### Provided entries
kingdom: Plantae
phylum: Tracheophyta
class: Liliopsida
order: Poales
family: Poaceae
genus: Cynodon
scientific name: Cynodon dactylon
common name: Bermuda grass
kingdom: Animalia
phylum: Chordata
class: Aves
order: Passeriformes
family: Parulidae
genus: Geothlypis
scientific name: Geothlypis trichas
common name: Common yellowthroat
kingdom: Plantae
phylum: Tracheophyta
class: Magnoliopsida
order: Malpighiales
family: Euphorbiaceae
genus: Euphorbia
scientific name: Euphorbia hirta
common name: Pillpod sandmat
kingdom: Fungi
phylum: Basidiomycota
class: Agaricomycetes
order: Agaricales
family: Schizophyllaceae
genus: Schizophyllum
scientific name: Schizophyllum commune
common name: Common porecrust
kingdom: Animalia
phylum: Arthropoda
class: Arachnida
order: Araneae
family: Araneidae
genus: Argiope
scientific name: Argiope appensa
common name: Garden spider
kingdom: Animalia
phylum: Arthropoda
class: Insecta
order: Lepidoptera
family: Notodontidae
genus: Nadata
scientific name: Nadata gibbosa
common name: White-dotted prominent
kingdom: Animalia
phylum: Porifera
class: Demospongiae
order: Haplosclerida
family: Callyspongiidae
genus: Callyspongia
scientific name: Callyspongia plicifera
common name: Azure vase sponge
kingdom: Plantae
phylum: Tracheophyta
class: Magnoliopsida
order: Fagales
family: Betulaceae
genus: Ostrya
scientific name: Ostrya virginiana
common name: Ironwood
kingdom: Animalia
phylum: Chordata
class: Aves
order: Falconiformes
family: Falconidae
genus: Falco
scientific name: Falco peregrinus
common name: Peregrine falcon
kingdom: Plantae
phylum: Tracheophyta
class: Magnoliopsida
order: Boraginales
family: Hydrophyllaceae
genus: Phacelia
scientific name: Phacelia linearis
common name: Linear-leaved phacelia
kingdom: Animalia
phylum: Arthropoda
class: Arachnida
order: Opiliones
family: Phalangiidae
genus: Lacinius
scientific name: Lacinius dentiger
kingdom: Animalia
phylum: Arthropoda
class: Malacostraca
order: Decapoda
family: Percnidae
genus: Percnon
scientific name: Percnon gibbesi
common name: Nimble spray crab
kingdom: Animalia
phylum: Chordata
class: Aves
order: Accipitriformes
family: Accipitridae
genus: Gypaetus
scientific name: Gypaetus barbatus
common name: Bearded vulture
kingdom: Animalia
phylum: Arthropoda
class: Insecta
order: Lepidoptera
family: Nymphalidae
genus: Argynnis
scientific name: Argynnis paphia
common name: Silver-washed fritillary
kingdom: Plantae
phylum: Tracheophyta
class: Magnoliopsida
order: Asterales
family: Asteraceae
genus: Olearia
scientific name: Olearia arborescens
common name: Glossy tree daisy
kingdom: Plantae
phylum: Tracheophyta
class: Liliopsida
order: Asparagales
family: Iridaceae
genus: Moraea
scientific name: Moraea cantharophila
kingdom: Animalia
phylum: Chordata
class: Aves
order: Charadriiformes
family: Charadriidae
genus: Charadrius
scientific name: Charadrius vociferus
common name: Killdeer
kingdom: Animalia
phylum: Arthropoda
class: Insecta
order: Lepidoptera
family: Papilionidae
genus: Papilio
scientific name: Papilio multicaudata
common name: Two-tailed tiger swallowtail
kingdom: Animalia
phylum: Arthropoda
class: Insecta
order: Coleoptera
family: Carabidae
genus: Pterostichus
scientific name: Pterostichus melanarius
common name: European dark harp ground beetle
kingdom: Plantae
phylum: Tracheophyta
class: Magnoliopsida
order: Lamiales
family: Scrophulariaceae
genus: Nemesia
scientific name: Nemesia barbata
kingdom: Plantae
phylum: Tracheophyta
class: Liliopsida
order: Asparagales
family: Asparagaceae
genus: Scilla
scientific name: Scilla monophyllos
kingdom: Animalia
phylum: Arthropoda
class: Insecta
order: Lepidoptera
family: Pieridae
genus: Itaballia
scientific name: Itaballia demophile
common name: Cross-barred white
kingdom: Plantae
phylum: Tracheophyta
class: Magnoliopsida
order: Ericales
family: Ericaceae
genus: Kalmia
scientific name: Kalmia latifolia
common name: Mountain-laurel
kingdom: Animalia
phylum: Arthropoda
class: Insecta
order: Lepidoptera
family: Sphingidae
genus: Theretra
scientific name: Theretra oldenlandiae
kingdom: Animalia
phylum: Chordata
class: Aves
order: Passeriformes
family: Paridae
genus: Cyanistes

### To do
Lay out every line from the items above as a Markdown table with the columns Row and Text. Number the rows in order and leave out blank lines.

### Exercise response
| Row | Text |
|---|---|
| 1 | kingdom: Plantae |
| 2 | phylum: Tracheophyta |
| 3 | class: Liliopsida |
| 4 | order: Poales |
| 5 | family: Poaceae |
| 6 | genus: Cynodon |
| 7 | scientific name: Cynodon dactylon |
| 8 | common name: Bermuda grass |
| 9 | kingdom: Animalia |
| 10 | phylum: Chordata |
| 11 | class: Aves |
| 12 | order: Passeriformes |
| 13 | family: Parulidae |
| 14 | genus: Geothlypis |
| 15 | scientific name: Geothlypis trichas |
| 16 | common name: Common yellowthroat |
| 17 | kingdom: Plantae |
| 18 | phylum: Tracheophyta |
| 19 | class: Magnoliopsida |
| 20 | order: Malpighiales |
| 21 | family: Euphorbiaceae |
| 22 | genus: Euphorbia |
| 23 | scientific name: Euphorbia hirta |
| 24 | common name: Pillpod sandmat |
| 25 | kingdom: Fungi |
| 26 | phylum: Basidiomycota |
| 27 | class: Agaricomycetes |
| 28 | order: Agaricales |
| 29 | family: Schizophyllaceae |
| 30 | genus: Schizophyllum |
| 31 | scientific name: Schizophyllum commune |
| 32 | common name: Common porecrust |
| 33 | kingdom: Animalia |
| 34 | phylum: Arthropoda |
| 35 | class: Arachnida |
| 36 | order: Araneae |
| 37 | family: Araneidae |
| 38 | genus: Argiope |
| 39 | scientific name: Argiope appensa |
| 40 | common name: Garden spider |
| 41 | kingdom: Animalia |
| 42 | phylum: Arthropoda |
| 43 | class: Insecta |
| 44 | order: Lepidoptera |
| 45 | family: Notodontidae |
| 46 | genus: Nadata |
| 47 | scientific name: Nadata gibbosa |
| 48 | common name: White-dotted prominent |
| 49 | kingdom: Animalia |
| 50 | phylum: Porifera |
| 51 | class: Demospongiae |
| 52 | order: Haplosclerida |
| 53 | family: Callyspongiidae |
| 54 | genus: Callyspongia |
| 55 | scientific name: Callyspongia plicifera |
| 56 | common name: Azure vase sponge |
| 57 | kingdom: Plantae |
| 58 | phylum: Tracheophyta |
| 59 | class: Magnoliopsida |
| 60 | order: Fagales |
| 61 | family: Betulaceae |
| 62 | genus: Ostrya |
| 63 | scientific name: Ostrya virginiana |
| 64 | common name: Ironwood |
| 65 | kingdom: Animalia |
| 66 | phylum: Chordata |
| 67 | class: Aves |
| 68 | order: Falconiformes |
| 69 | family: Falconidae |
| 70 | genus: Falco |
| 71 | scientific name: Falco peregrinus |
| 72 | common name: Peregrine falcon |
| 73 | kingdom: Plantae |
| 74 | phylum: Tracheophyta |
| 75 | class: Magnoliopsida |
| 76 | order: Boraginales |
| 77 | family: Hydrophyllaceae |
| 78 | genus: Phacelia |
| 79 | scientific name: Phacelia linearis |
| 80 | common name: Linear-leaved phacelia |
| 81 | kingdom: Animalia |
| 82 | phylum: Arthropoda |
| 83 | class: Arachnida |
| 84 | order: Opiliones |
| 85 | family: Phalangiidae |
| 86 | genus: Lacinius |
| 87 | scientific name: Lacinius dentiger |
| 88 | kingdom: Animalia |
| 89 | phylum: Arthropoda |
| 90 | class: Malacostraca |
| 91 | order: Decapoda |
| 92 | family: Percnidae |
| 93 | genus: Percnon |
| 94 | scientific name: Percnon gibbesi |
| 95 | common name: Nimble spray crab |
| 96 | kingdom: Animalia |
| 97 | phylum: Chordata |
| 98 | class: Aves |
| 99 | order: Accipitriformes |
| 100 | family: Accipitridae |
| 101 | genus: Gypaetus |
| 102 | scientific name: Gypaetus barbatus |
| 103 | common name: Bearded vulture |
| 104 | kingdom: Animalia |
| 105 | phylum: Arthropoda |
| 106 | class: Insecta |
| 107 | order: Lepidoptera |
| 108 | family: Nymphalidae |
| 109 | genus: Argynnis |
| 110 | scientific name: Argynnis paphia |
| 111 | common name: Silver-washed fritillary |
| 112 | kingdom: Plantae |
| 113 | phylum: Tracheophyta |
| 114 | class: Magnoliopsida |
| 115 | order: Asterales |
| 116 | family: Asteraceae |
| 117 | genus: Olearia |
| 118 | scientific name: Olearia arborescens |
| 119 | common name: Glossy tree daisy |
| 120 | kingdom: Plantae |
| 121 | phylum: Tracheophyta |
| 122 | class: Liliopsida |
| 123 | order: Asparagales |
| 124 | family: Iridaceae |
| 125 | genus: Moraea |
| 126 | scientific name: Moraea cantharophila |
| 127 | kingdom: Animalia |
| 128 | phylum: Chordata |
| 129 | class: Aves |
| 130 | order: Charadriiformes |
| 131 | family: Charadriidae |
| 132 | genus: Charadrius |
| 133 | scientific name: Charadrius vociferus |
| 134 | common name: Killdeer |
| 135 | kingdom: Animalia |
| 136 | phylum: Arthropoda |
| 137 | class: Insecta |
| 138 | order: Lepidoptera |
| 139 | family: Papilionidae |
| 140 | genus: Papilio |
| 141 | scientific name: Papilio multicaudata |
| 142 | common name: Two-tailed tiger swallowtail |
| 143 | kingdom: Animalia |
| 144 | phylum: Arthropoda |
| 145 | class: Insecta |
| 146 | order: Coleoptera |
| 147 | family: Carabidae |
| 148 | genus: Pterostichus |
| 149 | scientific name: Pterostichus melanarius |
| 150 | common name: European dark harp ground beetle |
| 151 | kingdom: Plantae |
| 152 | phylum: Tracheophyta |
| 153 | class: Magnoliopsida |
| 154 | order: Lamiales |
| 155 | family: Scrophulariaceae |
| 156 | genus: Nemesia |
| 157 | scientific name: Nemesia barbata |
| 158 | kingdom: Plantae |
| 159 | phylum: Tracheophyta |
| 160 | class: Liliopsida |
| 161 | order: Asparagales |
| 162 | family: Asparagaceae |
| 163 | genus: Scilla |
| 164 | scientific name: Scilla monophyllos |
| 165 | kingdom: Animalia |
| 166 | phylum: Arthropoda |
| 167 | class: Insecta |
| 168 | order: Lepidoptera |
| 169 | family: Pieridae |
| 170 | genus: Itaballia |
| 171 | scientific name: Itaballia demophile |
| 172 | common name: Cross-barred white |
| 173 | kingdom: Plantae |
| 174 | phylum: Tracheophyta |
| 175 | class: Magnoliopsida |
| 176 | order: Ericales |
| 177 | family: Ericaceae |
| 178 | genus: Kalmia |
| 179 | scientific name: Kalmia latifolia |
| 180 | common name: Mountain-laurel |
| 181 | kingdom: Animalia |
| 182 | phylum: Arthropoda |
| 183 | class: Insecta |
| 184 | order: Lepidoptera |
| 185 | family: Sphingidae |
| 186 | genus: Theretra |
| 187 | scientific name: Theretra oldenlandiae |
| 188 | kingdom: Animalia |
| 189 | phylum: Chordata |
| 190 | class: Aves |
| 191 | order: Passeriformes |
| 192 | family: Paridae |
| 193 | genus: Cyanistes |